To estimate the banking angle of the plane relative to the horizontal, we can use the concept of centripetal force and gravitational force.
1. Firstly, let's calculate the horizontal velocity of the plane:
The speed given is 440 mph. However, we need to convert it to feet per second (fps) since the altitude is given in feet.

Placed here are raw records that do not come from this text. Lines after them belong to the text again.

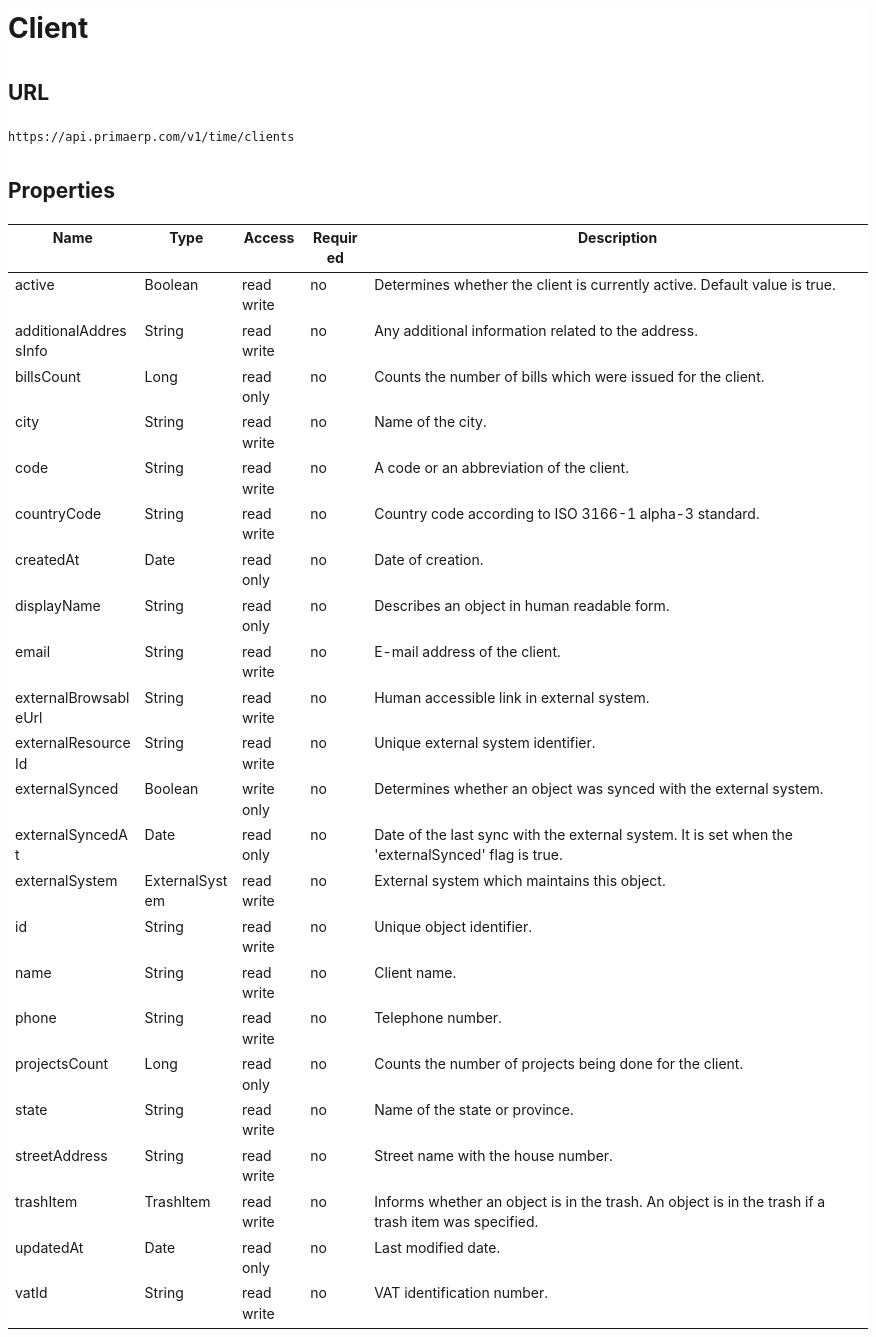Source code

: Client
==

## URL

	https://api.primaerp.com/v1/time/clients

## Properties

| Name                  | Type           | Access     | Required                                                               | Description                                                                                         |
|-----------------------|----------------|------------|------------------------------------------------------------------------|-----------------------------------------------------------------------------------------------------|
| active                | Boolean        | read write | no                                                                     | Determines whether the client is currently active. Default value is true.                           |
| additionalAddressInfo | String         | read write | no                                                                     | Any additional information related to the address.                                                  |
| billsCount            | Long           | read only  | no                                                                     | Counts the number of bills which were issued for the client.                                        |
| city                  | String         | read write | no                                                                     | Name of the city.                                                                                   |
| code                  | String         | read write | no                                                                     | A code or an abbreviation of the client.                                                            |
| countryCode           | String         | read write | no                                                                     | Country code according to ISO 3166-1 alpha-3 standard.                                              |
| createdAt             | Date           | read only  | no                                                                     | Date of creation.                                                                                   |
| displayName           | String         | read only  | no                                                                     | Describes an object in human readable form.                                                         |
| email                 | String         | read write | no                                                                     | E-mail address of the client.                                                                       |
| externalBrowsableUrl  | String         | read write | no                                                                     | Human accessible link in external system.                                                           |
| externalResourceId    | String         | read write | no                                                                     | Unique external system identifier.                                                                  |
| externalSynced        | Boolean        | write only | no                                                                     | Determines whether an object was synced with the external system.                                   |
| externalSyncedAt      | Date           | read only  | no                                                                     | Date of the last sync with the external system. It is set when the 'externalSynced' flag is true.   |
| externalSystem        | ExternalSystem | read write | no                                                                     | External system which maintains this object.                                                        |
| id                    | String         | read write | no                                                                     | Unique object identifier.                                                                           |
| name                  | String         | read write | no                                                                     | Client name.                                                                                        |
| phone                 | String         | read write | no                                                                     | Telephone number.                                                                                   |
| projectsCount         | Long           | read only  | no                                                                     | Counts the number of projects being done for the client.                                            |
| state                 | String         | read write | no                                                                     | Name of the state or province.                                                                      |
| streetAddress         | String         | read write | no                                                                     | Street name with the house number.                                                                  |
| trashItem             | TrashItem      | read write | no                                                                     | Informs whether an object is in the trash. An object is in the trash if a trash item was specified. |
| updatedAt             | Date           | read only  | no                                                                     | Last modified date.                                                                                 |
| vatId                 | String         | read write | no                                                                     | VAT identification number.                                                                          |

440 mph = 440 * 5280 ft / 3600 s = 646.22 fps
2. Next, let's calculate the centripetal force acting on the plane:
The centripetal force is provided by the lift force acting on the wings due to the circular motion.
The radius of the circle is 5 miles, which equals 5 * 5280 ft = 26,400 ft.
The centripetal force (Fc) can be calculated using the formula:
Fc = m * v^2 / r, where m is the mass of the plane (not given), v is the velocity, and r is the radius.
However, since we are only looking to estimate the banking angle, we can assume that the mass cancels out, and the force depends on velocity and radius alone.
3. Now, let's calculate the weight force acting on the plane:
The weight force (Fw) is equal to the mass (m) of the plane multiplied by the acceleration due to gravity (g).
The altitude given is 24,000 ft, so we need to convert it to miles before calculating the weight force.
24,000 ft = 24,000 / 5280 miles = 4.55 miles.
The weight force can be calculated using the formula:
Fw = m * g, where g is approximately 32.2 ft/s^2.
4. Lastly, let's find the banking angle (θ):
The banking angle is the angle at which the plane is tilted relative to the horizontal plane.
The banking angle can be calculated using the formula:
tan(θ) = Fc / Fw
Let's plug in the values we have calculated:
Fc = (646.22 fps)^2 / 26,400 ft
Fw = m * 32.2 ft/s^2
However, since we don't know the mass of the plane, we cannot calculate the actual value of θ. We can estimate the banking angle by assuming that the lift force is equal to the weight force in the circular motion:
tan(θ) = 1
θ ≈ 45 degrees
Therefore, based on the given information and the assumption of balanced forces, we can estimate the banking angle of the plane to be approximately 45 degrees relative to the horizontal.